The bottom half of the chart replicates the same analysis using only polls taken since September 1st.  The President is still a significant favorite in all three states based on just the more recent polling as well as all the polls since June 1st.


Polling Update

A bunch of new polls today, October 23rd, show more positive results for the President than we have seen recently. Our trend model still detects no evidence that the race has stagnated like it did in 2004, but the President has not rebounded since his drop in the polls after October 4th.  As of now, he is predicted to hold an 0.8% lead on Election Day.

If the Gallup Tracking outlier (the -7 value) is excluded, the predicted lead for the President jumps to 1.1%.

What can we learn from the Kerry/Bush 2004 debate effect?

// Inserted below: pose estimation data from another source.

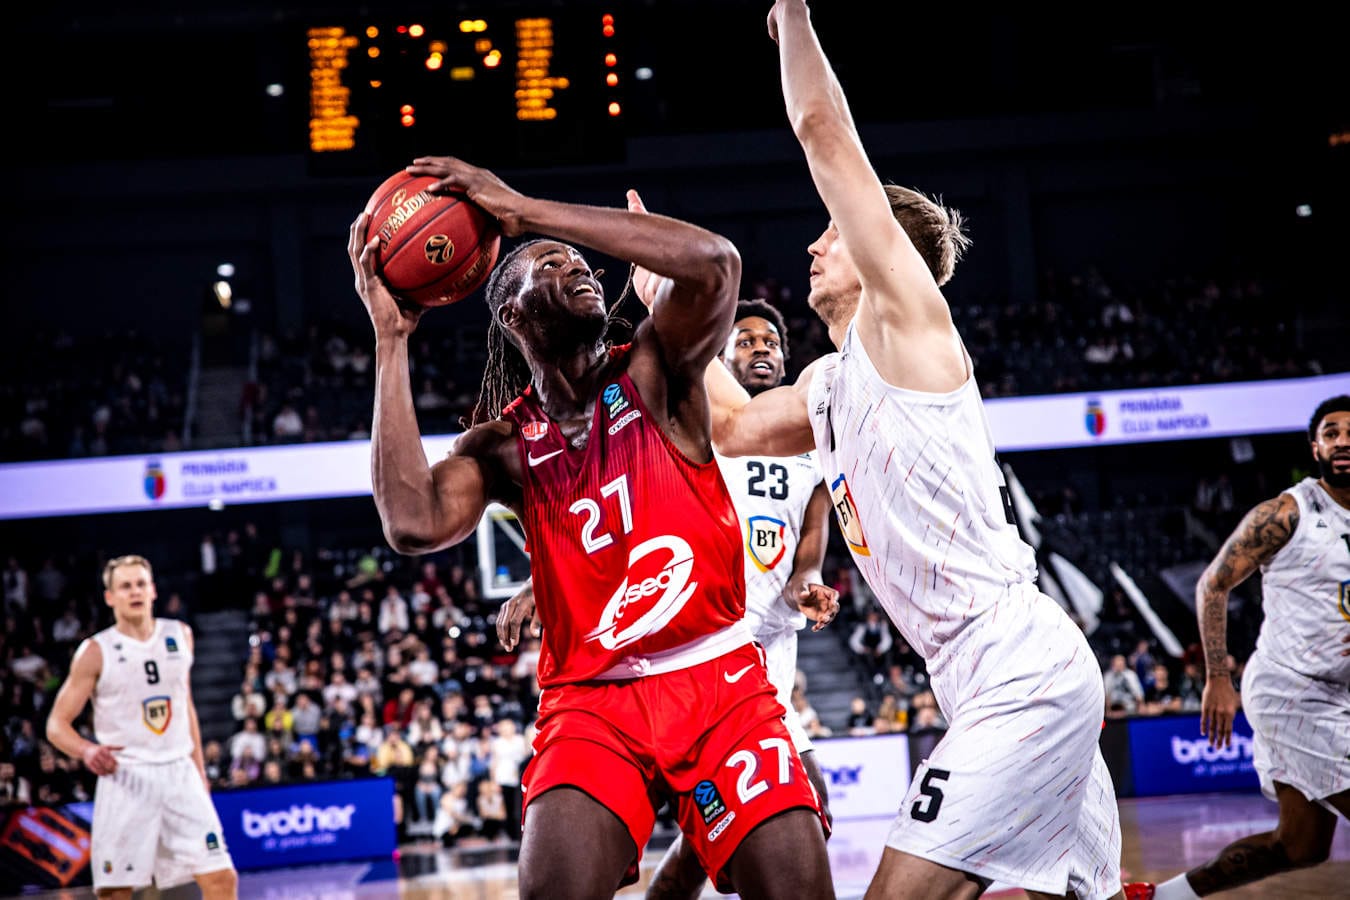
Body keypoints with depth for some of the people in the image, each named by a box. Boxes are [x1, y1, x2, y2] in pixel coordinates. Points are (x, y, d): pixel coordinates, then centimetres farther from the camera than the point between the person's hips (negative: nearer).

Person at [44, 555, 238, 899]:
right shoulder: (96, 652, -4)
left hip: (179, 773, 3)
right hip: (125, 779, -3)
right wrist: (87, 750, -25)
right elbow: (57, 725, -4)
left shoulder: (180, 635, 8)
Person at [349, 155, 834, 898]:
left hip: (720, 679, 0)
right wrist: (391, 338, -14)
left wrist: (524, 210, -19)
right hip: (591, 697, 0)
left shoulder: (653, 372, 2)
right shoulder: (502, 445, 3)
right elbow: (414, 526, -19)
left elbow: (714, 262, -20)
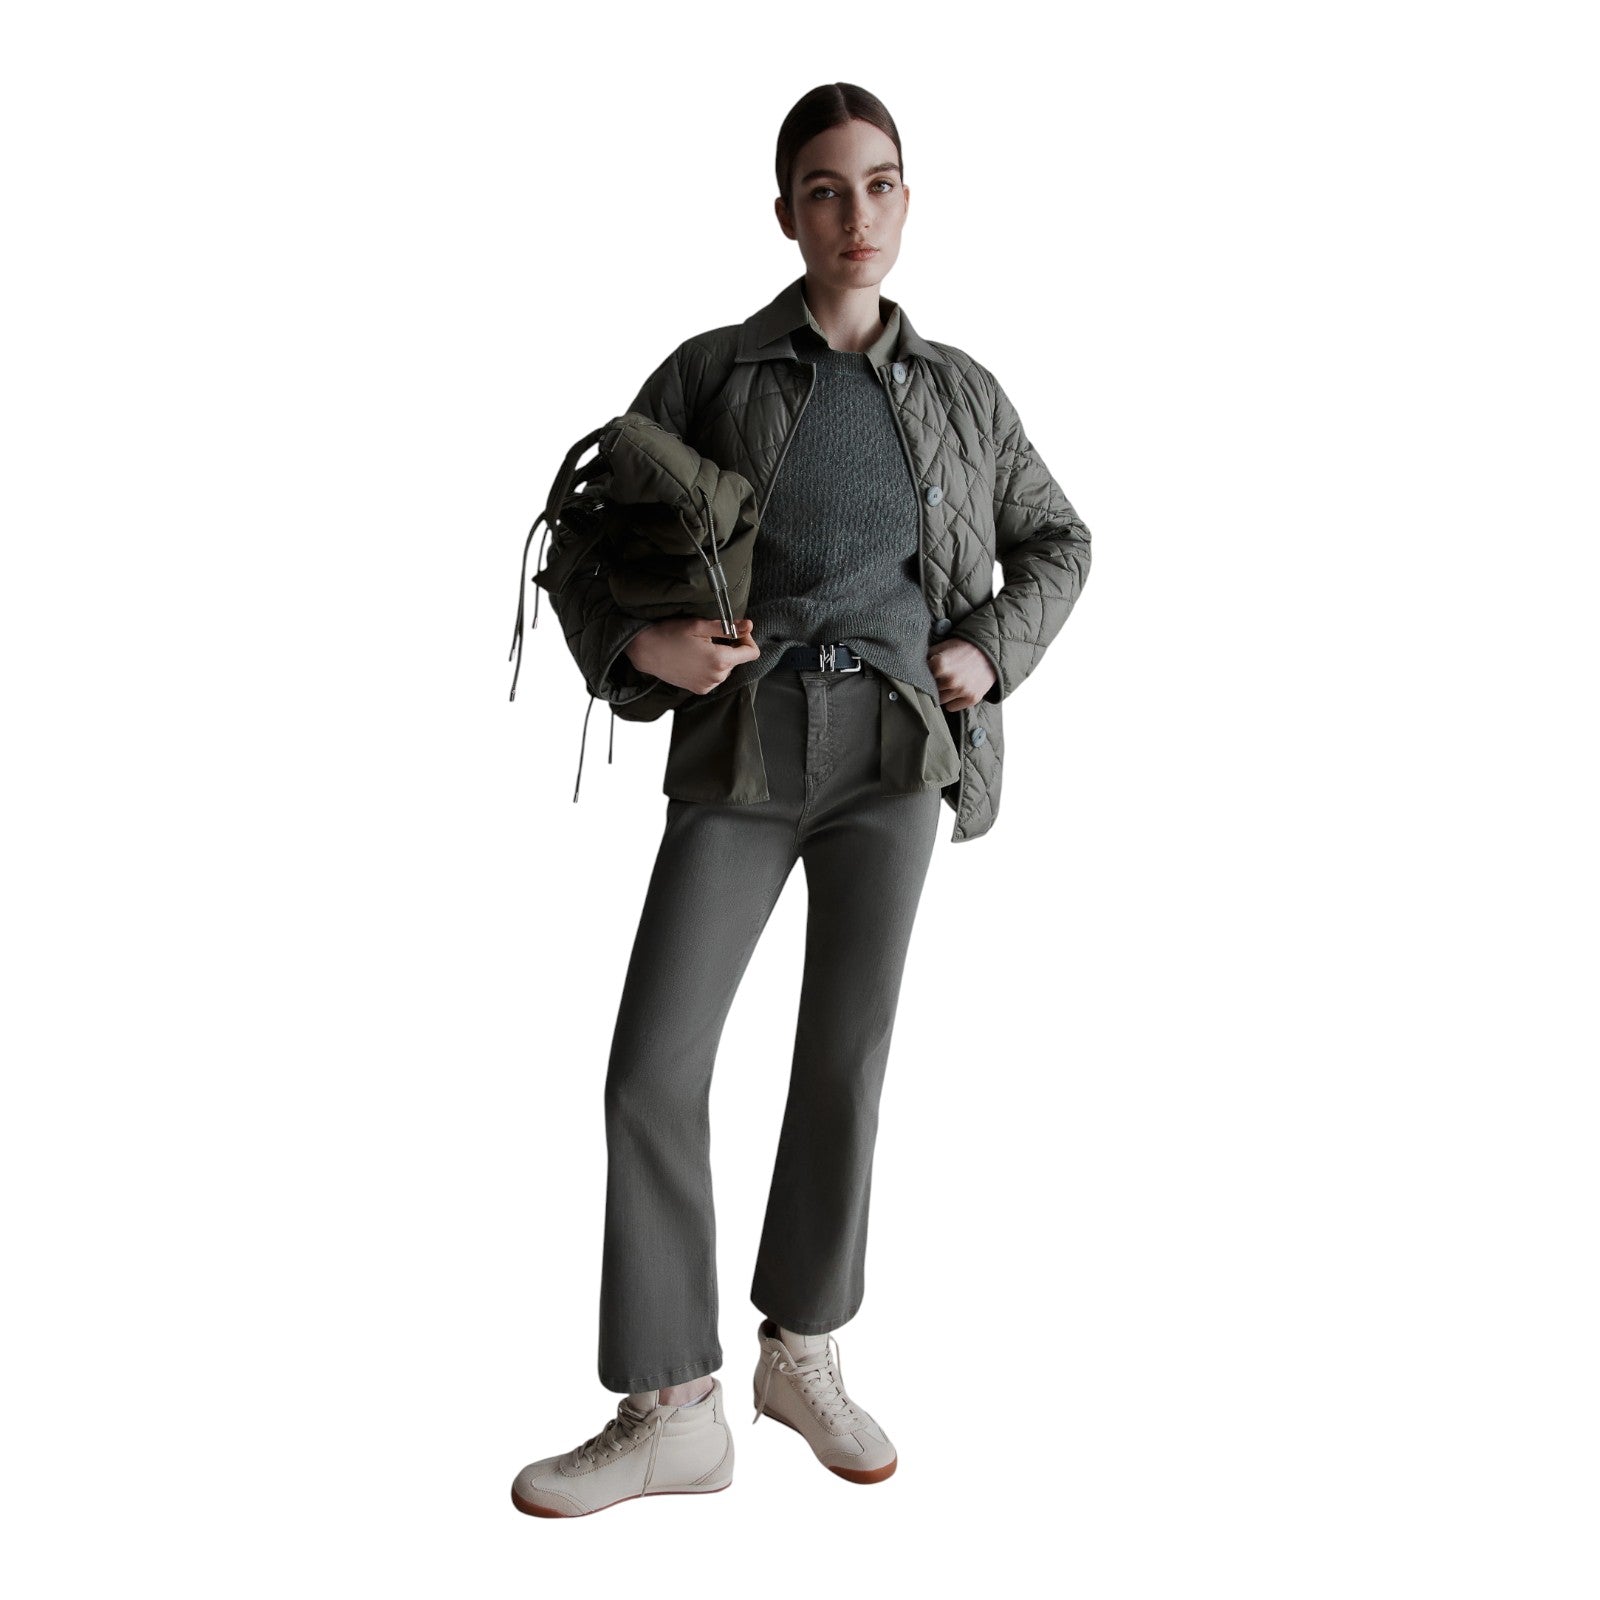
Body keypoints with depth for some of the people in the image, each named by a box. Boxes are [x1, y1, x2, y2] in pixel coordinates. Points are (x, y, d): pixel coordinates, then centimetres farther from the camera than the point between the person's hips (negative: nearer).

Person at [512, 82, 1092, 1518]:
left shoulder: (957, 389, 11)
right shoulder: (708, 374, 5)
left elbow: (1057, 542, 21)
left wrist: (990, 654, 2)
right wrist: (639, 646, -15)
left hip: (893, 749, 1)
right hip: (742, 751, -1)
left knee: (847, 1059, 4)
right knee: (653, 1074, -9)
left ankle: (803, 1355, 24)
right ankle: (672, 1416, 4)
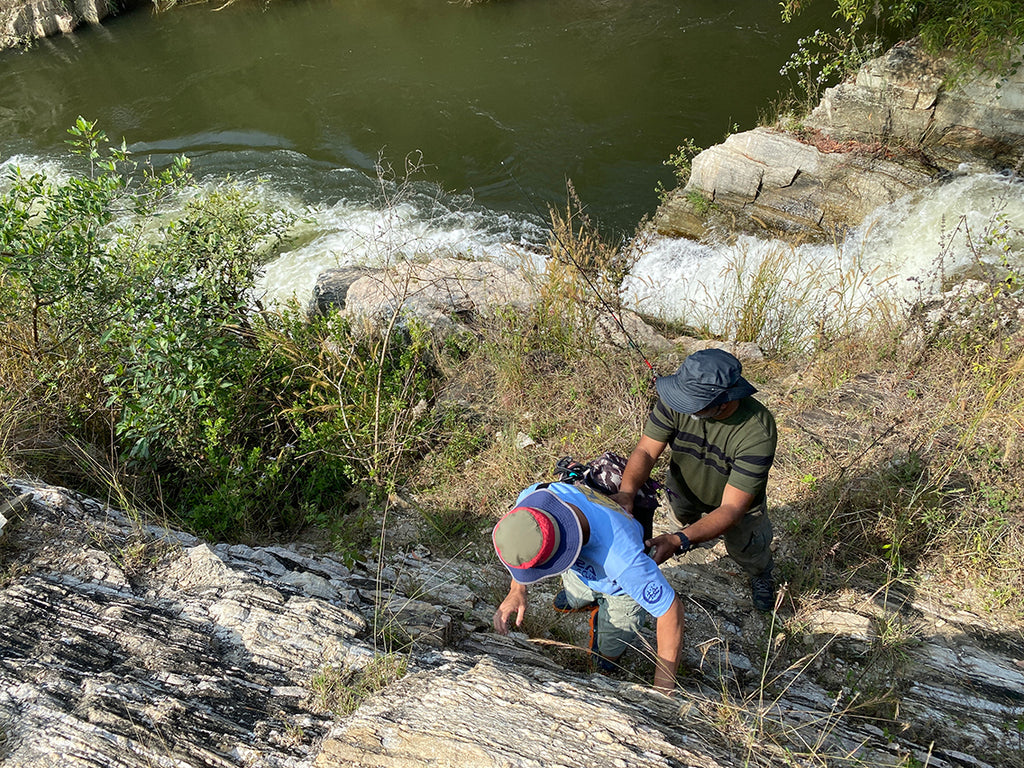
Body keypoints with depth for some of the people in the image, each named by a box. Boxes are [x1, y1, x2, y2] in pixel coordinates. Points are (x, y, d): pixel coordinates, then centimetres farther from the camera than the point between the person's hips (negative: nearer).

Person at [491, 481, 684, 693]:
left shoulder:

This graph presents the pre-debate and post-debate trends in polls conducted during the 2004 election.  RCP does not report whether the data represent registered voters or only likely voters for that year, so I have had to include both types of polls in the chart above.  The change in the campaign’s trajectory after the September 30th, 2004, first debate was dramatic.  Mr. Kerry erased nearly nine points from President Bush’s predicted margin in the polls on Election Day.  Kerry also halted the President’s rapid gains in the polls; the daily rate of increase for George W. Bush between July 4th and September 30th was 0.12 percentage points per day, twice the rate scored by President Obama in 2008.

Unfortunately for Senator Kerry he never advanced any further in the  polls after that.  Kerry stemmed Bush’s advance but could not manage to pick up that last remaining two percent that would have brought him even with the President.  Polls after the first debate average Bush+2 with no visible or statistically measurable trend.  According to the 2004 polls, the campaign stagnated after the first debate.

Whether we might expect a similar pattern in 2012 cannot yet be determined.  All we can tell at the moment is that Mr. Romney picked up almost as much ground (+6%) as Kerry did eight years ago (+8%).  There is not yet enough data to tell whether the campaign will stagnate at the current small Romney lead, or whether the President might recover from the blow in the weeks ahead.